21.05.2015
You voted 1. Total votes: 152
wissen.de Artikel

Marcel Reich-Ranicki - ein bewegtes Leben

Schon zu Lebzeiten war Marcel Reich-Ranicki eine Legende: Kein Literaturkritiker im deutschsprachigen Raum besaß ein solches Renommee wie er - dabei war sein Urteil stets gefürchtet, seine Verrisse galten als erbarmungslos. Seit seiner Jugend widmete Reich-Ranicki seine Aufmerksamkeit ganz der deutschen Literatur und avancierte im Laufe seines bewegten Lebens zum Starkritiker.

Frühe Leidenszeit

Dieses Bild ist leider nicht verfügbar. - wissen.de
Marcel Reich-Ranicki
Marcel Reich-Ranicki hat viel Leid gesehen in seinem Leben. Ihren Anfang nimmt eine der bedeutendsten Karrieren in der Literaturgeschichte des 20. Jahrhunderts am 2. Juni 1920 in Wloclawek an der Weichsel, als der Sohn eines polnisch-jüdischen Kaufmanns und seiner deutsch-jüdischen Frau geboren wird - Marcel Reich.

Schon mit neun Jahren vollzieht sich der erste Einschnitt im Leben des jungen Marcel Reichs: Die väterliche Fabrik, in der Baumaterialien hergestellt wurden, geht Pleite - die Reichs siedeln nach Berlin über, wo der junge Marcel das Werner-von-Siemens-Gymnasium besucht und, nach dessen Auflösung 1935, an das angesehene Fichte-Gymnasium wechselt. In diese Jugenzeit fällt die so nachhaltige Begegnung mit der deutschen Literatur und der blühenden Berliner Theaterszene der 30er Jahre.

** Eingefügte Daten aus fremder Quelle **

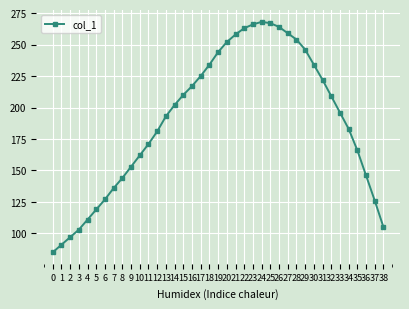

What is the ratio of the value at 9 to the value at 37?

1.2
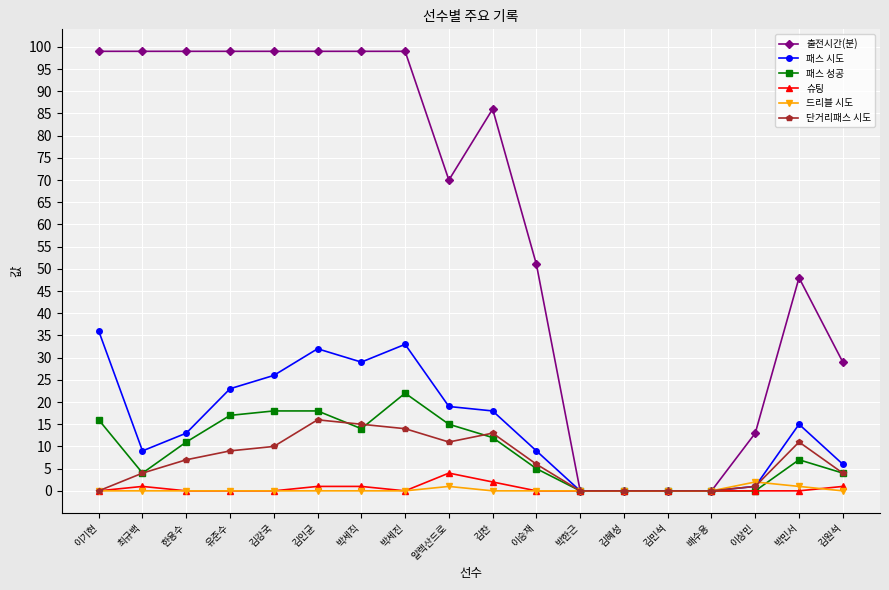

Where is the first local maximum for 패스 시도?

김인균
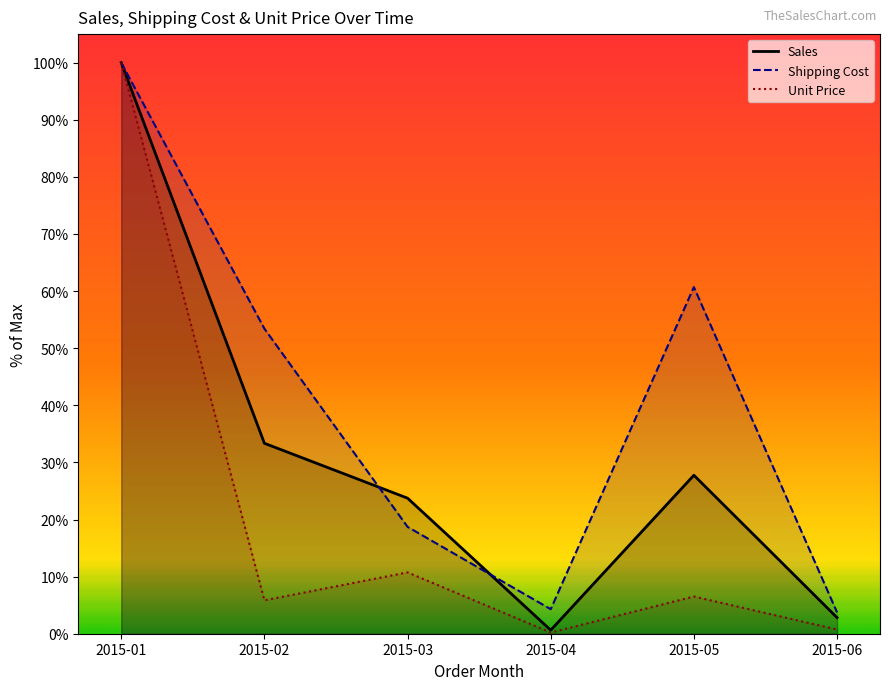

How many lines are shown in the chart?

3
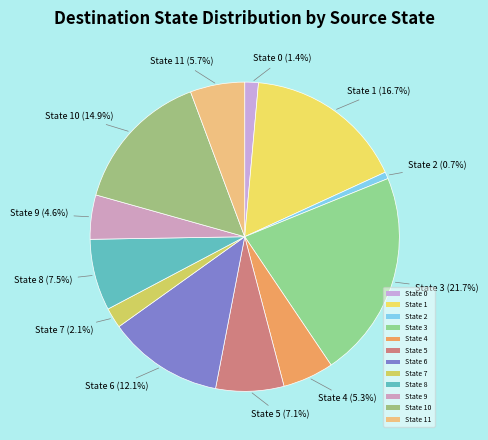

Does State 3 represent more than half of the total?

No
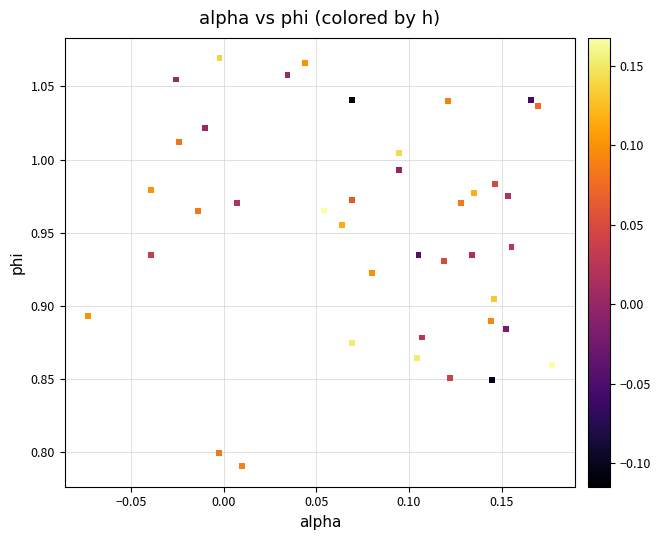

What is the range of Y values (max minus min)?

0.3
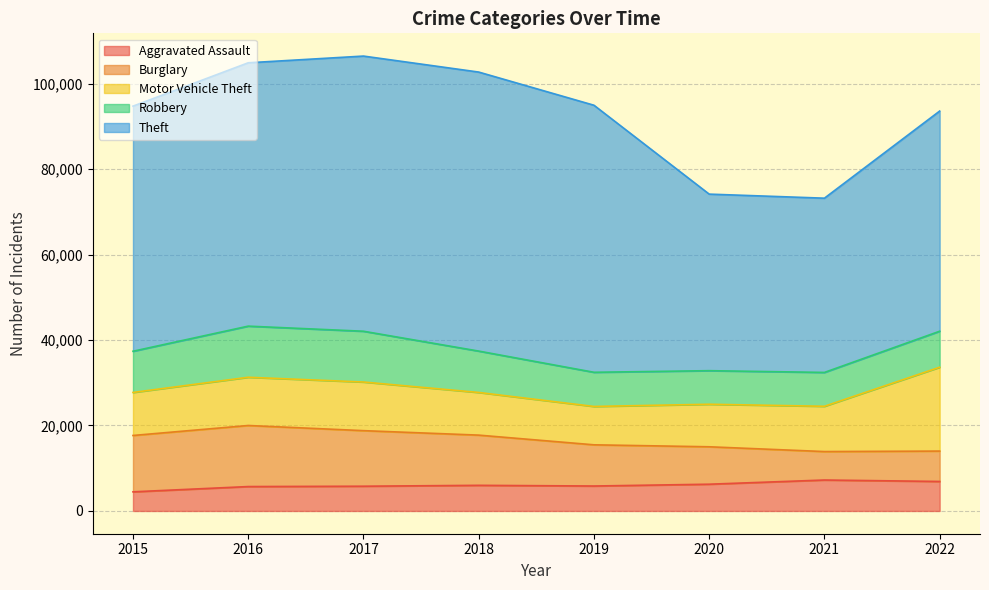

What is the difference between the highest and lowest values at 2020?

35044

Die Repressalien der Nationalsozialisten werden jedoch immer größer und führen schließlich 1938, kurz nachdem Marcel Reich das Abitur abgelegt hat, zur Ausweisung nach Polen. Am 28.Oktober 1938 muss er mit der Familie das Land verlassen als Deportierter. Die nächsten Jahre sollten die brutalsten und prägendsten seines Lebens werden: Es ist die Zeit der nationalsozialistischen Diktatur in Polen während des Zweiten Weltkriegs, die dem jüdischen Volk unvorstellbares Leid zufügt. Im ummauerten Warschauer Ghetto werden auf vier Quadratkilometern über 400 000 Juden unter unmenschlichen Lebensbedingungen zusammengepfercht - Hunger, Kälte und Seuchen fordern unzählige Opfer.

 

Dem Tode nahe im Warschauer Ghetto

Ab 1940 lebt auch Marcel Reich im Warschauer Ghetto, in dessen Verwaltung er als Übersetzer tätig und deshalb auch verhältnismäßig gut unterrichtet ist. Ab Juli 1942 werden über 310 000 Juden aus dem Warschauer Ghetto in das Vernichtungslager Treblinka deportiert und ermordet - vor dem Hintergrund des drohenden Todes organisieren sich viele Tausend Juden Anfang 1943 zum Widerstand - auch Marcel Reich gehört der Jüdischen Kampforganisation (ZOB) an.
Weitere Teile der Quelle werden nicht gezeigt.